My goal for this year is to find the language to express Jesus’ good news, the gospel of the kingdom. Can you help?
The gospel is world-transforming news. Here’s what I have so far — trying to match phrases from Scripture to what it means for us:
The gospel is the regal proclamation that God has acted to free the earth from enslavement to evil, reunifying humanity and restoring the planet in his governance through Jesus Christ (his anointed ruler) our Lord (our global leader).
You’ll recognize this as a much bigger story than the one about God forgiving my guilt. We tried to convince people they’re sinners (guilty), so we could tell them Jesus died in your place (for your guilt).
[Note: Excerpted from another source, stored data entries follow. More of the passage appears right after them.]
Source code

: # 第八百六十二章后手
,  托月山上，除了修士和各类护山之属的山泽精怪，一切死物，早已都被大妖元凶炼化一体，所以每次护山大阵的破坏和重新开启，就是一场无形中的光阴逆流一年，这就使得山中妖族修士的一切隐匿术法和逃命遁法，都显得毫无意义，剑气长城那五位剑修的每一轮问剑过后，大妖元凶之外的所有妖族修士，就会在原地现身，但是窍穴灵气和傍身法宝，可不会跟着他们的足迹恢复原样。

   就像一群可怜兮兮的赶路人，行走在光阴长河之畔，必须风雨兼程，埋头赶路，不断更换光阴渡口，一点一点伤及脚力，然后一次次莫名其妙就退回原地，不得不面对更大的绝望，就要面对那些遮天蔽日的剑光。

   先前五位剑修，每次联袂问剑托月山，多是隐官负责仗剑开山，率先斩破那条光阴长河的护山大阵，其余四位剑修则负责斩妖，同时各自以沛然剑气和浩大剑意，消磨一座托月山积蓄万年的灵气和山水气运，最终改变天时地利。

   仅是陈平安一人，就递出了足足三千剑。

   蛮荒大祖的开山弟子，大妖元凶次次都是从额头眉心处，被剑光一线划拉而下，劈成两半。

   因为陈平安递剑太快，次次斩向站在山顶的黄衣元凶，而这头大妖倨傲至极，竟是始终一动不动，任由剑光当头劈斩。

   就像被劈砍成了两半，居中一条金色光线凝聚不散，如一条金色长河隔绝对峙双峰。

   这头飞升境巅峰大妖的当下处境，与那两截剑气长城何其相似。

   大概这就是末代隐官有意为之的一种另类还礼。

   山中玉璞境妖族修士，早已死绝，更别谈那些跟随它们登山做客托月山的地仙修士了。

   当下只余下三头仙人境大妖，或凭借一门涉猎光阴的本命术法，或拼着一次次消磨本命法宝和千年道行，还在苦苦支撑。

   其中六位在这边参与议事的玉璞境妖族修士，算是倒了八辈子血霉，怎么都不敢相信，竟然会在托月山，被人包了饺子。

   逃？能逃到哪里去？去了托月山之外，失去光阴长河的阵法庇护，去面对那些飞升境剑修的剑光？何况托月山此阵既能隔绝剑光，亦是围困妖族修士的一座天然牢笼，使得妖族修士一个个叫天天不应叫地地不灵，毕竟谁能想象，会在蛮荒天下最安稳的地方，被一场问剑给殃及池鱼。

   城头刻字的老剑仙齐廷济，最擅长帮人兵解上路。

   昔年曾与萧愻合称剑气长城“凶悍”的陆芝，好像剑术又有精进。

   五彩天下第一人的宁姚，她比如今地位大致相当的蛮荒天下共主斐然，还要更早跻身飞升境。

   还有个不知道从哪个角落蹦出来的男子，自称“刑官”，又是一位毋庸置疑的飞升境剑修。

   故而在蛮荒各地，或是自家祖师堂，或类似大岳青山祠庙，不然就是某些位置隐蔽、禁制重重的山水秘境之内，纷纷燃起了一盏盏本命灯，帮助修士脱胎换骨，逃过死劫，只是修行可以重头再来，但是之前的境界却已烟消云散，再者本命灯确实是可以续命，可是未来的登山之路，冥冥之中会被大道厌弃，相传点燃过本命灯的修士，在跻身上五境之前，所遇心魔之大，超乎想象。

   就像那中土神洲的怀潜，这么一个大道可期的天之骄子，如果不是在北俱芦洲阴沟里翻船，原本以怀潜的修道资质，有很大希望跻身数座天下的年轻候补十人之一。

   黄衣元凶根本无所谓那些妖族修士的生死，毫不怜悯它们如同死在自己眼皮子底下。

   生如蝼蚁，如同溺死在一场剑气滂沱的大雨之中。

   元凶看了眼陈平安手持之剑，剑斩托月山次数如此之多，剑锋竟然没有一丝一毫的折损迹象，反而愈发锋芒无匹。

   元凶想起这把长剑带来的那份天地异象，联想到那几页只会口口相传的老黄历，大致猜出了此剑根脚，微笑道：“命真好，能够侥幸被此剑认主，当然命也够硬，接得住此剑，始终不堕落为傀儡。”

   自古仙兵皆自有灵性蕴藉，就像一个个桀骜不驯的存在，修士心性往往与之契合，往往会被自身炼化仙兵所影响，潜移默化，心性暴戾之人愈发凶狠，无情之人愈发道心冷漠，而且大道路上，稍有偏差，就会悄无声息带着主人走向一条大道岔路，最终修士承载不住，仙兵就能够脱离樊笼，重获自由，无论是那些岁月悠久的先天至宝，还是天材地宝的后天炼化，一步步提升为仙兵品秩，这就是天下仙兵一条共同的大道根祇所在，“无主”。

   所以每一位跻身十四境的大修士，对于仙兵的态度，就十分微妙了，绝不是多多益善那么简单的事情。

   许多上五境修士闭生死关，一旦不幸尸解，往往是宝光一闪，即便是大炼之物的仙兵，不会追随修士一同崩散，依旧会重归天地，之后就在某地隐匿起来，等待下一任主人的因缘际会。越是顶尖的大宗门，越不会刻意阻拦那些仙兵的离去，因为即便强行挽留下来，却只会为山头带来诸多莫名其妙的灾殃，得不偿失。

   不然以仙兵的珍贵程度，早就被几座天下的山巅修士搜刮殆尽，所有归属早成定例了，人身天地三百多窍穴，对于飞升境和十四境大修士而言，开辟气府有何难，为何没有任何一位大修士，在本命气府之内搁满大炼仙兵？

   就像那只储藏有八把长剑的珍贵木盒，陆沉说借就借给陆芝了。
The goal was getting them to pray the prayer to accept their free gift (personal forgiveness), so they’re off the hook with God (no longer condemned).
While that story contains fragments of truth, it isn’t the gospel call. God calls people into life under his kingship, recognizing Christ as Lord, assembling around the resurrected king as his grass-roots government (church), caring for everyone in his realm through the power of his Spirit, overpowering the remnants of evil by doing good.
The gospel announces a tectonic shift in the power structures of the planet. God’s anointed defeated evil by giving himself non-violently in his confrontation with evil at the cross. God overturned the injustice of the world by restoring life to his assassinated Son. In raising him up out of death to the throne, God raised up the crushed world as well — the world that comes to life in him, in his kingship. The community of people who already acknowledge Jesus as our global leader (Lord) are the present evidence that God is restoring the world in him.
History demonstrates how human rulers enslave people for their own power (e.g. Pharaoh). History demonstrates how human rulers use war to extend their power (e.g. Nebuchadnezzar). The way human rulers tear people apart, they behave more like animals than humans in God’s image (Daniel 7). Human rulers are serving evil when they grasp for power that belongs to “the Lord and his anointed” (Psalm 2:2).
The gospel reconfigures the world from oppression under rulers that serve the powers of evil, freeing the earth to be what it was designed to be (a kingdom of heaven), through the crucifixion of God’s anointed ruler and his resurrection and ascension as leader of the world (our Lord). The gospel announces the end of the war for power, for peace has come to earth through God’s anointed.
The gospel is far more than an amnesty for individual rebels. It is a theopolitical announcement (God is king) with sociological implications (earth transformed as his kingdom).
This gospel cannot be reduced to a sales pitch on personal benefits, yet it has a strong appeal to what people know is right. It calls us to be more than what we are, to live something grander than accumulating resources, to a world that recognizes the ruler who can set all things right.
Any suggestions on how we proclaim this world-transforming good news of Christ in our culture?